SELECT code, substring(coordinator from 2) -- start at letter 2 to the end
FROM course;

You may have already noticed that all course codes begin with ‘MBI’ (at least in the BCS program anyway). All lecturers have a number that starts with ‘u’. Write a query that shows the course code and the coordinator, but without the initial letter(s) that are always the same. Pay attention to the column headings!

SELECT substring(code from 4) AS "short code",
  substring(coordinator from 2) AS "coordinator(shortened)"
FROM course;

CASE

Suppose: instead of a column of credits, we just want to show a column showing the values ‘small’ (for courses with 4 or less credits), ‘medium’ (courses with 5 or 6 credits) and ‘large’ for courses with more than 6 credits. That column will be based on the ‘credits’ column and will be created with a CASE structure.

We refer to the documentation. Through the index page, we find ‘CASE: conditional expressions’ on the pagehttps://www.postgresql.org/docs/current/functions-conditional.html. You'll find the following structure (and examples) here:

CASE
  WHEN condition THEN result
  [WHEN ...]
  [ELSE result]
END

Applied to the requested query, that gives the following possible query:

SELECT name,
  CASE
    WHEN credits <= 4 THEN 'small'
    WHEN credits <= 6 THEN 'medium' -- checking > 4 not necessary
    ELSE 'large'
  END AS size
FROM course;

The first condition that is true causes a value to be assigned in the column. The rest of the lines in the CASE are then skipped. Also note that we use an alias (AS) because otherwise the column header otherwise just shows ‘case’.

White space (indenting with tabs or spaces) is not important to the database server, but it is important for people who have to read your code (such as lecturers who need to correct your assignments :-).

Courses that do not have an end date are called ‘new’ courses in contrast to the ‘old’ courses that are no longer given and have an end date in our table. Write the query that generates the result of figure below. Need we say more? Note the column headings ...

new column with the text old or new
SELECT name, code,
  CASE
    WHEN end_date is null THEN 'new'
    ELSE 'old'
  END AS "old or new"
FROM course;

Distinct

List all the possible languages that are used in courses. The query for this is not difficult:

SELECT language
FROM course;

The result contains as many rows as there are rows in the table. That is not really what we want. To avoid repetition use DISTINCT behind the wordSELECT:

SELECT DISTINCT language
FROM course;

Attention: the full combination of all columns that come after the word DISTINCT must be different.

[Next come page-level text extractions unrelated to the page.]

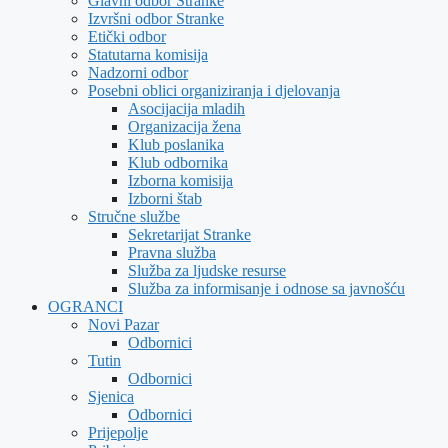
Glavni odbor Stranke
Izvršni odbor Stranke
Etički odbor
Statutarna komisija
Nadzorni odbor
Posebni oblici organiziranja i djelovanja
Asocijacija mladih
Organizacija žena
Klub poslanika
Klub odbornika
Izborna komisija
Izborni štab
Stručne službe
Sekretarijat Stranke
Pravna služba
Služba za ljudske resurse
Služba za informisanje i odnose sa javnošću
OGRANCI
Novi Pazar
Odbornici
Tutin
Odbornici
Sjenica
Odbornici
Prijepolje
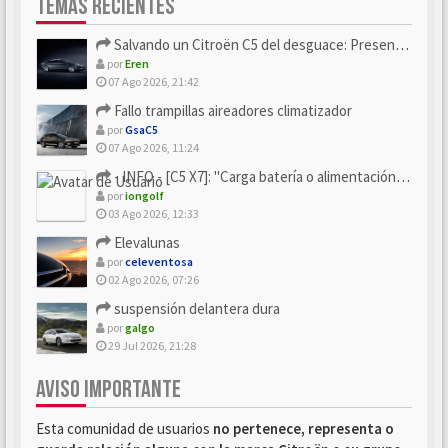
TEMAS RECIENTES
Salvando un Citroën C5 del desguace: Presentación y seguimiento
por
Eren
07 Ago 2026, 21:42
Fallo trampillas aireadores climatizador
por
GsaC5
07 Ago 2026, 11:24
- INFO - [C5 X7]: "Carga batería o alimentación eléctri...
por
iongolf
03 Ago 2026, 12:33
Elevalunas
por
celeventosa
02 Ago 2026, 07:26
suspensión delantera dura
por
galgo
29 Jul 2026, 21:28
AVISO IMPORTANTE
Esta comunidad de usuarios
no pertenece, representa o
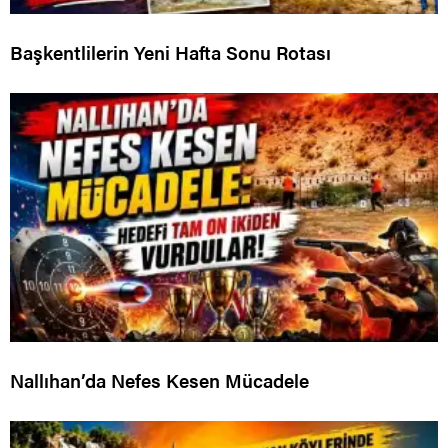
Başkentlilerin Yeni Hafta Sonu Rotası
Nallıhan’da Nefes Kesen Mücadele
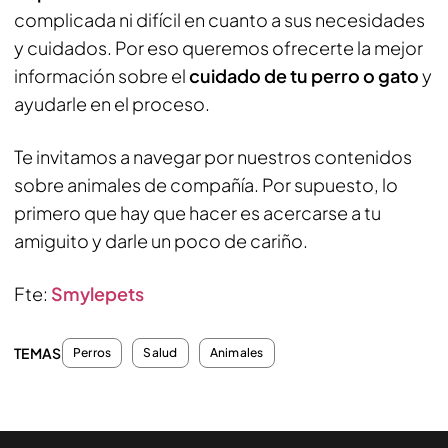
complicada ni difícil en cuanto a sus necesidades
y cuidados. Por eso queremos ofrecerte la mejor
información sobre el
cuidado de tu perro o gato
y
ayudarle en el proceso.
Te invitamos a navegar por nuestros contenidos
sobre animales de compañía. Por supuesto, lo
primero que hay que hacer es acercarse a tu
amiguito y darle un poco de cariño.
Fte:
Smylepets
TEMAS
Perros
Salud
Animales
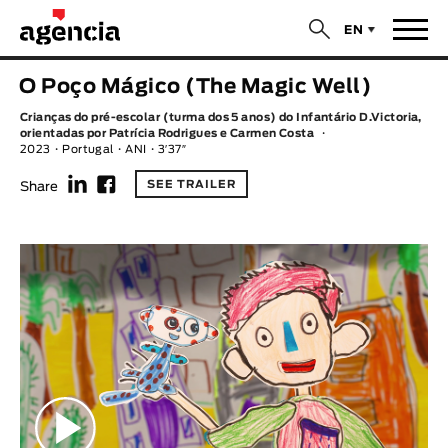
$
EN
News
O Poço Mágico (The Magic Well)
ORIGINAL TITLE
Crianças do pré-escolar (turma dos 5 anos) do Infantário D.Victoria,
Films
orientadas por Patrícia Rodrigues e Carmen Costa
2023
Portugal
ANI
3′37″
f
F
ENGLISH TITLE
Directors
SEE TRAILER
Share
Recent Selections
DIRECTOR
Statistics
AVAILABLE SUBTITLES
Animar Films
Available Subtitles
About Us & Contacts
YEAR
Curtas Vila do Conde
Solar
O Dia Mais Curto
Store
Year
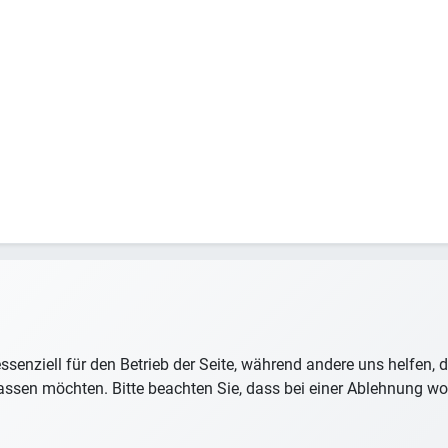
ssenziell für den Betrieb der Seite, während andere uns helfen,
assen möchten. Bitte beachten Sie, dass bei einer Ablehnung wom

Adjust the query to:

SELECT DISTINCT language, coordinator
FROM course;

We now get more rows than before, but less than the full number of rows because some coordinators have multiple courses in the same language. For example, check in the original table that coordinator ‘u0012047’ appears three times with language dutch. The combination of language and coordinator is thus the same three times. By using the keyword DISTINCT this row will be shown only once.

Generate a list with per course each lecturer and the number of credits from each course. Count how many rows there are. Now make sure that there are no duplicates in this list, so if lecturer ‘u0012047’ gives two courses of 6 credits, this row should appear in the list only once.

-- the list without duplicates (for the full list remove distinct)
SELECT distinct coordinator, credits
FROM course;

Working with a date

The data type date is very important in a database. There are dozens of functions that can manipulate a date. We will look only at a few of them here. Moreover, there is not only date as a datatype, but also timestamp, time and interval (see documentation at https://www.postgresql.org/docs/current/datatype-datetime.html).

For now, we limit ourselves to the data type date. The documentation provides an overview of the date/time functions that PostgreSQL offers.

Extract … from

A date contains the year, month and day. A time additionally includes hours, minutes, seconds, etc. With the function EXTRACT you can extract a piece from a date (or time). A small example from the course list to clarify this:

SELECT code, EXTRACT(year FROM start_date) AS "start academic year"
FROM course;

This query displays a list of all courses with code and the year in which that course was first given. The list of possibilities is quite extensive: month, week, day, hour, ... (see documentation).

Calculating with a date

You can increase or decrease a date by an integer, subtract dates from each other, etc (documentation).

Example 1: subtracting dates from each other

The following query calculates for each course how many days it will run or has been running. Of course, if we do not know end date, the result cannot cannot be calculated and you get the valueNULL:

SELECT code, end_date - start_date AS "number of days"
FROM course;

Apparently, the course with code ‘MBI68A’ is the course with the longest duration: 5477 days.

Example 2: functions age() and now()

A second example shows two functions: age() and now(). How old am I today if I was born on May 7, 1967?

SELECT age(now(),'1967-05-07');
-- alternative is: SELECT age(CURRENT_DATE, '1967-05-07');
-- second alternative: SELECT age(timestamp '1967-05-07');

Changing data type

A classic problem in typed programming languages is converting a value to another data type . You want to add an integer to a float, convert a number to a string, ... In English, this action is called ‘to cast’.

The last example in the previous section in which the age was calculated was an example of an automatic cast. According to the documentation that we have already referred to a few times, the function age()in the first version of the query operates on two timestamps. We however, wrote age(now(),‘1967-05-07’). The function now() returns a timestamp, but the second argument (‘1967-05-07’) is a date and not a timestamp. PostgreSQL, however, will silently turn this date into a timestamp (by taking midnight as the time).

CAST … AS

Often, however, you have to do the casting yourself. This can be done with two types of syntax: either with the CAST(... AS ...) function, or with the notation ::. We give some simple examples:

-- cast a string to an integer
SELECT CAST('123' AS integer);
SELECT '123'::integer; -- different notation, but does the same thing as the CAST

-- cast an integer to a numeric
SELECT CAST(1234 AS numeric(8,3));
SELECT 1234::numeric(8,3); -- different notation, but does the same thing

-- a number to a string
SELECT CAST(1234 AS char(6)); -- generates the string '1234  '

TO_CHAR

The last example above (number to string) is a bit odd. Usually you want to convert the values in a column to a string with a certain format, e.g. a date in European notation with slashes between day, month and year. To do this, the function TO_CHAR() exists (documentation). Some examples:

SELECT TO_CHAR(date '1967-05-07', 'dd/mm/yyyy'); -- results: '07/05/1967'
SELECT TO_CHAR(date '1967-05-07', 'day dd month yyyy'); -- results: 'sunday 07 may 1967'
SELECT TO_CHAR(148.5, '9999.9999'); -- returns the string ' 148.5000'